CytRx, whose lightly traded shares have rarely broken $3 in the past five years, surged more than 24 percent on heavy volume when news broke. The stock closed at $1.73 on Aug. 30.


Mid-stage clinical trials began last fall on a pill form of arimoclomol, one of three small molecule compounds under study by CytRx that appear to trigger certain proteins to repair or block other damaged proteins linked to a variety of diseases.


CytRx expects to report study results early in the fourth quarter. The drug already has received approval from the U.S. Food and Drug Administration to be “fast tracked,” which can speed up the regulatory process by several months.



Advanced Biotherapy Leaving L.A.


The remaining operations of Woodland Hills-based drug developer Advanced Biotherapy Inc. are heading east.

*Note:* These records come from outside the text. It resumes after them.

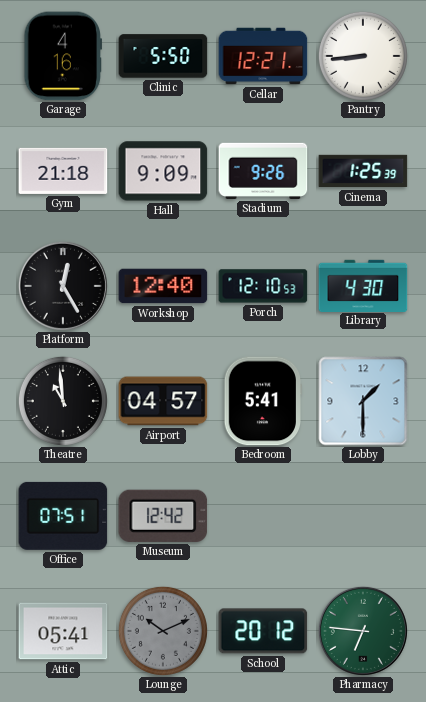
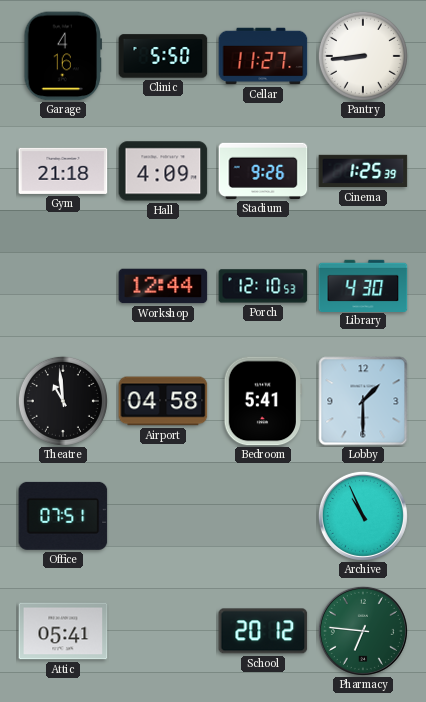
Cellar: 12:21 -> 11:27
Hall: 9:09 -> 4:09
Platform: 12:25 -> none
Workshop: 12:40 -> 12:44
Airport: 04:57 -> 04:58
Museum: 12:42 -> none
Archive: none -> 10:56
Lounge: 10:11 -> none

Board member Richard Kiphart, head of the corporate finance department at Chicago-based investment house William Blair & Co., has crafted a $6.5 million deal that will give him personal control of 80 percent of the micro-cap company’s shares. Christopher Capps, head of Kiphart’s separate private equity firm, has been named chief executive and corporate headquarters will move to Chicago.


The company already was down to a nominal presence in Los Angeles, with office staffed only by former chief executive Edmond Buccellato and his daughter. Most of the action has been at the company’s Maryland research laboratory, where researchers are developing antibody-based treatments for certain autoimmune diseases. The approach was pioneered by the company’s Russian-born scientific founder, Dr. Simon Skurkovich.


The company’s lead drug candidate treats skin diseases and is in early-stage clinical trials in Russia with any commercial launch several years away. In its most recent quarterly report, the company said that as of June 30 it had accumulated debt of $14.2 million and had only $21,447 in cash and investments on hand. Capps said the company expects to be virtually debt free and have approximately $6 million in cash when the transaction closes.


The new financing involves the sale of stock to Kiphart, Capps and other related parties at 1.5 cents per share and conversion of debt to shares at 1.5 cents per share. The company also plans to register a rights offering allowing other existing stockholders to purchase 10 shares of common stock at the same 1.5 cent price for every share held.



Getting Devices to Market


Back in the 1990s, Rick Davies learned a lot about the right and wrong ways to commercialize a clever medical device as general manager of Cogent Light Technologies, then based in Valencia.


Now an industry consultant based in Utah, Davis returns to Los Angeles on Sept. 14 to headline a daylong commercialization workshop co-sponsored by Medical Device Manufacturers Association and the Southern California Biomedical Council.


Davies, who oversaw commercialization of Cogent’s innovative light-weight surgical headlight before the company was acquired in 1998, says entrepreneurial engineers and medical doctors all too often fall short in marketing and distributing a product once it passes U.S. regulatory approval.


“They might even get all the way to the manufacturing stage before they start asking ‘how are we going to sell this thing?'” said Davies, who at Cogent used both in-house sales representatives and independent specialty reps to market the device to hospitals. “This is all stuff that really needs to be addressed from the very beginning.”


Depending on an entrepreneur’s stomach for the daily grind of running a business, commercialization options also can include licensing the technology to another company or creating a strategic partnership with a larger company that has greater sales and distribution muscle.


While geared toward individuals and start-up companies, Davies said past workshops in other cities have attracted university technology transfer officers, overseas firms looking to enter the U.S. market and even established companies hoping to spin off non-core technology from an acquisition. For information on the event, which ranges in price from $195 to $395, go to www.socalbio.org.